A similar release kinetics behavior was found for DPPC:DSPE-PEG-based SMLs (
Figure 14B), with a notable delayed release rate at 42 °C. PEGylated SMLs did not exhibit a burst release in the early hours, only achieving a maximum DOX release of 13 ± 1% at 28 h. These results indicate that the PEG matrix on SMLs’ surface acts as a barrier by reducing the diffusion of DOX into the surroundings. The increased sustained DOX release in PEGylated SMLs is indicative of a prolonged delivery period of the drug.
Overall, the results point to a preferable DOX release at hyperthermia temperatures and acidic conditions, meaning that drug release may occur more readily in tumors. These are preliminary results of the behavior of the novel nanocarriers with a temperature and/or pH trigger, not considering the mechanical effect that superparamagnetic nanoparticles (subjected to an alternating magnetic field) would have on the active drug release. Considering that the purpose of controlled release systems is to maintain drugs in target sites at the desired concentration and control the drug release rate and duration, the sustained release ability of SMLs suggests a novel controlled release nanosystem.

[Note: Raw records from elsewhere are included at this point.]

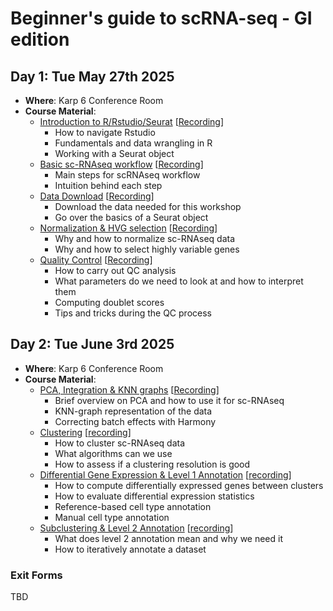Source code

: # Beginner's guide to scRNA-seq - GI edition

## Day 1: Tue May 27th 2025

-   **Where**: Karp 6 Conference Room
-   **Course Material**:
    -   [Introduction to R/Rstudio/Seurat](http://htmlpreview.github.io/?https://github.com/CellDiscoveryNetwork/beginner-workshop-gi-5-25/blob/main/day-1/1%20-%20Introduction.pdf) [[Recording]()]
        -   How to navigate Rstudio
        -   Fundamentals and data wrangling in R
        -   Working with a Seurat object
    -   [Basic sc-RNAseq workflow](http://htmlpreview.github.io/?https://github.com/CellDiscoveryNetwork/beginner-workshop-gi-5-25/blob/main/day-1/2-The%20Basic%20scRNAseq%20Analysis%20Workflow.pdf) [[Recording]()]
        -   Main steps for scRNAseq workflow
        -   Intuition behind each step
    -   [Data Download](http://htmlpreview.github.io/?https://github.com/CellDiscoveryNetwork/beginner-workshop-gi-5-25/blob/main/day-1/3-download-data.html) [[Recording]()]
        - Download the data needed for this workshop
        - Go over the basics of a Seurat object
    -   [Normalization & HVG selection](http://htmlpreview.github.io/?https://github.com/CellDiscoveryNetwork/beginner-workshop-gi-5-25/blob/main/day-1/4-norm-hvg.html) [[Recording]()]
        -   Why and how to normalize sc-RNAseq data
        -   Why and how to select highly variable genes
    -   [Quality Control](http://htmlpreview.github.io/?https://github.com/CellDiscoveryNetwork/beginner-workshop-gi-5-25/blob/main/day-1/5-QC.html) [[Recording]()]
        -   How to carry out QC analysis
        -   What parameters do we need to look at and how to interpret them
        -   Computing doublet scores
        -   Tips and tricks during the QC process

## Day 2: Tue June 3rd 2025

-   **Where**: Karp 6 Conference Room
-   **Course Material**:
    -   [PCA, Integration & KNN graphs](http://htmlpreview.github.io/?https://github.com/CellDiscoveryNetwork/beginner-workshop-gi-5-25/blob/main/day-2/6-PCA_Harmony_kNN.html) [[Recording]()]
        -   Brief overview on PCA and how to use it for sc-RNAseq
        -   KNN-graph representation of the data
        -   Correcting batch effects with Harmony
    -   [Clustering](http://htmlpreview.github.io/?https://github.com/CellDiscoveryNetwork/beginner-workshop-gi-5-25/blob/main/day-2/7-Clustering.html) [[recording]()]
        -   How to cluster sc-RNAseq data
        -   What algorithms can we use
        -   How to assess if a clustering resolution is good
    -   [Differential Gene Expression & Level 1 Annotation](http://htmlpreview.github.io/?https://github.com/CellDiscoveryNetwork/beginner-workshop-gi-5-25/blob/main/day-2/8-dge-annotlvl1.html) [[recording]()]
        -   How to compute differentially expressed genes between clusters
        -   How to evaluate differential expression statistics
        -   Reference-based cell type annotation
        -   Manual cell type annotation
    -   [Subclustering & Level 2 Annotation](http://htmlpreview.github.io/?https://github.com/CellDiscoveryNetwork/beginner-workshop-gi-5-25/blob/main/day-2/9-compositional_analysis.html) [[recording]()]
        -   What does level 2 annotation mean and why we need it
        -   How to iteratively annotate a dataset

### Exit Forms
TBD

The doxorubicin release profile was fitted to three kinetic models, specifically Weibull, first-order, and Korsmeyer–Peppas (see
Supplementary Material, Tables S3 and S4). The coefficients of determination (
R2) indicate that Weibull is the best-fitting model to describe the overall release of DOX from both formulations. Since the Weibull model is empirical, it lacks kinetic basis information and its parameters do not present a physical meaning. Papadopoulou et al. [
65] studied a link between the values of
b and the diffusional mechanisms of the release, proposing that for
b > 1, the drug transport follows a complex release mechanism;
b ≤ 0.75 indicates Fickian diffusion (in either fractal or Euclidian spaces); 0.75 <
b < 1 indicates a combined mechanism (Fickian diffusion and Case II transport).

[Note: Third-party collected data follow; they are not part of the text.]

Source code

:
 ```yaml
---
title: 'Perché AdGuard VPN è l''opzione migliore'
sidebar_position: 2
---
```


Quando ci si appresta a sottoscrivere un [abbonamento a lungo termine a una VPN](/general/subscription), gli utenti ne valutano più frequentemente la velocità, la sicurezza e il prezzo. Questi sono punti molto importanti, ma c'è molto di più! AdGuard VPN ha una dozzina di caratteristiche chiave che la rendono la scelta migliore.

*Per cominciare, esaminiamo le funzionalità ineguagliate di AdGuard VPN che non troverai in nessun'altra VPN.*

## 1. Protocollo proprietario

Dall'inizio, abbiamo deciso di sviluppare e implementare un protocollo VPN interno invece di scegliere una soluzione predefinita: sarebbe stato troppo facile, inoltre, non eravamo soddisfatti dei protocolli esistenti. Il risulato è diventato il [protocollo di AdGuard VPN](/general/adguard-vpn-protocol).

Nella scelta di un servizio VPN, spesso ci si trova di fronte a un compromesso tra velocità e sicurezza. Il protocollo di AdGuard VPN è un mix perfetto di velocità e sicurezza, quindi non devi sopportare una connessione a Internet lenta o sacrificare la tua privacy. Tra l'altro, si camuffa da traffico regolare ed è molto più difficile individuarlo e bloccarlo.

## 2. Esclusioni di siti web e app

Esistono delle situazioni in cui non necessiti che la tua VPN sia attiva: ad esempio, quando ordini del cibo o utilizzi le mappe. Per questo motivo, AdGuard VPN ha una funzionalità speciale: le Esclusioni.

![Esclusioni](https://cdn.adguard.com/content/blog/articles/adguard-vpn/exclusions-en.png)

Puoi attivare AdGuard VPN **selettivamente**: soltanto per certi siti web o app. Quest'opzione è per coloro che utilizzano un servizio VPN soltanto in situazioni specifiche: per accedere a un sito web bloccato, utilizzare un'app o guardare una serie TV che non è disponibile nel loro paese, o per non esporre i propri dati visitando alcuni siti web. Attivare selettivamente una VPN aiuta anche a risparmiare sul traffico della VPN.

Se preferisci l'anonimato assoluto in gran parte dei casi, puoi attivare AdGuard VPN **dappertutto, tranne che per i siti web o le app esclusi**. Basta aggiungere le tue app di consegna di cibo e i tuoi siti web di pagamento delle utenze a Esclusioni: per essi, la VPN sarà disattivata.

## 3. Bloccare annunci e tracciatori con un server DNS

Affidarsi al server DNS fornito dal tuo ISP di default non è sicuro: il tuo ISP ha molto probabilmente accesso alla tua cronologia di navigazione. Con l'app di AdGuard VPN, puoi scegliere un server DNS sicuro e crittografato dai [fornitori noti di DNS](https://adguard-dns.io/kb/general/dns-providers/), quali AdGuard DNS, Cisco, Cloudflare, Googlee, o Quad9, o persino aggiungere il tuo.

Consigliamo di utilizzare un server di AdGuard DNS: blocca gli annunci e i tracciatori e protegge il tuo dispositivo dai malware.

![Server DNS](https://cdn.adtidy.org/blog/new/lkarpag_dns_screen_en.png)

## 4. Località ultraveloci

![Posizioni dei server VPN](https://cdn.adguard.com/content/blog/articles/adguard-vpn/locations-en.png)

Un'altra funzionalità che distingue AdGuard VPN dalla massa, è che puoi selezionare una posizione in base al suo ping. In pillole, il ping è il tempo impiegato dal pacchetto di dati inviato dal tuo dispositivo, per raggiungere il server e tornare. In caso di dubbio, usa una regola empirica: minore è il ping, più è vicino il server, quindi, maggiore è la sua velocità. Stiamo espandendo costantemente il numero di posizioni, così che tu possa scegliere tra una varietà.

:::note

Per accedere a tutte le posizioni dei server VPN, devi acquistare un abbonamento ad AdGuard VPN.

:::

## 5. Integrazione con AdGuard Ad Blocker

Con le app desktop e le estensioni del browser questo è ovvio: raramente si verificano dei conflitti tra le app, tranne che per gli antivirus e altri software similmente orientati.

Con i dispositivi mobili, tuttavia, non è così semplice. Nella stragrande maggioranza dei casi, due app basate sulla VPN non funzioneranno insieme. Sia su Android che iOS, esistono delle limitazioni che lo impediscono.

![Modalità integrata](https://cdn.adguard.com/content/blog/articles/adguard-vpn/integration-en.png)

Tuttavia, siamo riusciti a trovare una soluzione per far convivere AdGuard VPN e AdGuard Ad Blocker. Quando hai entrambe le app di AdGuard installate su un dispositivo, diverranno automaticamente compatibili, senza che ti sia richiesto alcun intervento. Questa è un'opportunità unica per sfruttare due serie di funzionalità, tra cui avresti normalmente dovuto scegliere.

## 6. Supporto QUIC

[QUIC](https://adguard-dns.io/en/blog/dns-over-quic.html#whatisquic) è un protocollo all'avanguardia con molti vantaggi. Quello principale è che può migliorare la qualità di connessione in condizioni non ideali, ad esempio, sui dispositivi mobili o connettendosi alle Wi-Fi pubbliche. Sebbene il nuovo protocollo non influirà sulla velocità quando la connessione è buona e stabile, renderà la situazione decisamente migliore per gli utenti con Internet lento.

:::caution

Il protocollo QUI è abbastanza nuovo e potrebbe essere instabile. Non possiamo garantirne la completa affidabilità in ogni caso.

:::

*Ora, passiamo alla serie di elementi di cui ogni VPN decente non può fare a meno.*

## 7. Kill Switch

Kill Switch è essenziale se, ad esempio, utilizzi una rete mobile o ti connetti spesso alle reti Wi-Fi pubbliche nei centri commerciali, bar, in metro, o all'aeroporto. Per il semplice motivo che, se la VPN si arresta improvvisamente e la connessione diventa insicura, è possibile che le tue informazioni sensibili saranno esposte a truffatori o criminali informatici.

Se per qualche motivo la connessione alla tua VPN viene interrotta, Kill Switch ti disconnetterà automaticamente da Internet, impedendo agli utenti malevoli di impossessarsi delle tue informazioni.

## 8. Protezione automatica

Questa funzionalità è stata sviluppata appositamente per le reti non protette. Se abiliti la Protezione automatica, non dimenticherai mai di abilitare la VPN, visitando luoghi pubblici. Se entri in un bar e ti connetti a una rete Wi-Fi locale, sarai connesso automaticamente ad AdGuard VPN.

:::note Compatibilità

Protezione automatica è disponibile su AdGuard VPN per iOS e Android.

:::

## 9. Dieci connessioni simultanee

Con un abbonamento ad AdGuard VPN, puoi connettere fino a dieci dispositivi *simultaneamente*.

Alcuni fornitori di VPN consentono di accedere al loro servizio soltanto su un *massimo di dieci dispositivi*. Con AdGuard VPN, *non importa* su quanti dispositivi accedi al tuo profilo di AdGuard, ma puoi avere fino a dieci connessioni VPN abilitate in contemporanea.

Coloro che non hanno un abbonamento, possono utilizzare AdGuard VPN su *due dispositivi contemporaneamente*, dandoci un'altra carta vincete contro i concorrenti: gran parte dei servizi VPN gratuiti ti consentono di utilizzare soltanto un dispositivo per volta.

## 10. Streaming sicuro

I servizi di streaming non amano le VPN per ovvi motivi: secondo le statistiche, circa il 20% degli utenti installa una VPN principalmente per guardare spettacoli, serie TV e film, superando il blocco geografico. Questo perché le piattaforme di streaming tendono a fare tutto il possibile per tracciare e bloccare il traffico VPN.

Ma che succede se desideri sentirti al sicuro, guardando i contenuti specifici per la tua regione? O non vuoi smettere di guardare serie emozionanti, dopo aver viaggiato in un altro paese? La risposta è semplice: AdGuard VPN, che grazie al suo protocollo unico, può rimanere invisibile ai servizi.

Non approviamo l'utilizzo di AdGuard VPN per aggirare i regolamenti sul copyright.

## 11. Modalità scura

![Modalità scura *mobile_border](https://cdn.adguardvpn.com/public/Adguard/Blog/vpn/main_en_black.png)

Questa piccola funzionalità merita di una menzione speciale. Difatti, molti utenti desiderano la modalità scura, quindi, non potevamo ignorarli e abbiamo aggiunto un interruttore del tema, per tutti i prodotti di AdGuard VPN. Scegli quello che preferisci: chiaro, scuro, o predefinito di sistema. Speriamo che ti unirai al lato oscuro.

Table S3 (DPPC SMLs) shows that at 42 °C, both pH conditions present a
b value higher than 1, evidencing a complex mechanism for DOX release. At 37 °C, it is verified that 0.75 <
b < 1, evidencing a Fickian diffusion.
Table S4 (DPPC:DSPE-PEG SMLs) indicates that
b < 0.75 in all the conditions, pointing to a Fickian diffusion. The results are indicative of a change in the mechanism of DOX release when functionalizing DPPC SMLs with PEG.
Similarly to the Weibull model, the first-order model revealed a higher
R2 for the assays performed at 42 °C and pH = 5.5 in both formulations, suggesting that the amount of released DOX is proportional to the remaining drug in the nanocarrier. The Korsmeyer–Peppas model presents the worst coefficient of determination values. The
n values are under the threshold value of 0.43, unless in the PEGylated SMLs at 42 °C and pH = 5.5. However,
n < 0.5, indicating a diffusion-controlled release mechanism [
66]. Since DOX is encapsulated in nearly spherical-shaped nanosystems, values of
n ≤ 0.45 are representative of a Fickian diffusion mechanism [
67]. The large variations of
R2 found at 42 °C in DPPC SMLs (when compared to the ones obtained by the Weibull model) indicate a complex drug release mechanism instead of only a diffusion-controlled release.
The morphology evolution of DOX-loaded DPPC and DPPC/DSPE-PEG SMLs as a function of temperature at both pH values were studied by DLS measurements (
Figure 15). Overall, it was noticed that the SMLs size tends to gradually decrease at pH = 7.4 with increasing temperature. At pH = 5.5, both formulations revealed an opposite variation in size, with a tendency to increase with rising temperature. These results show that SMLs become more unstable at acidic conditions and above the DPPC transition temperature, corroborating the DOX release profiles presented above.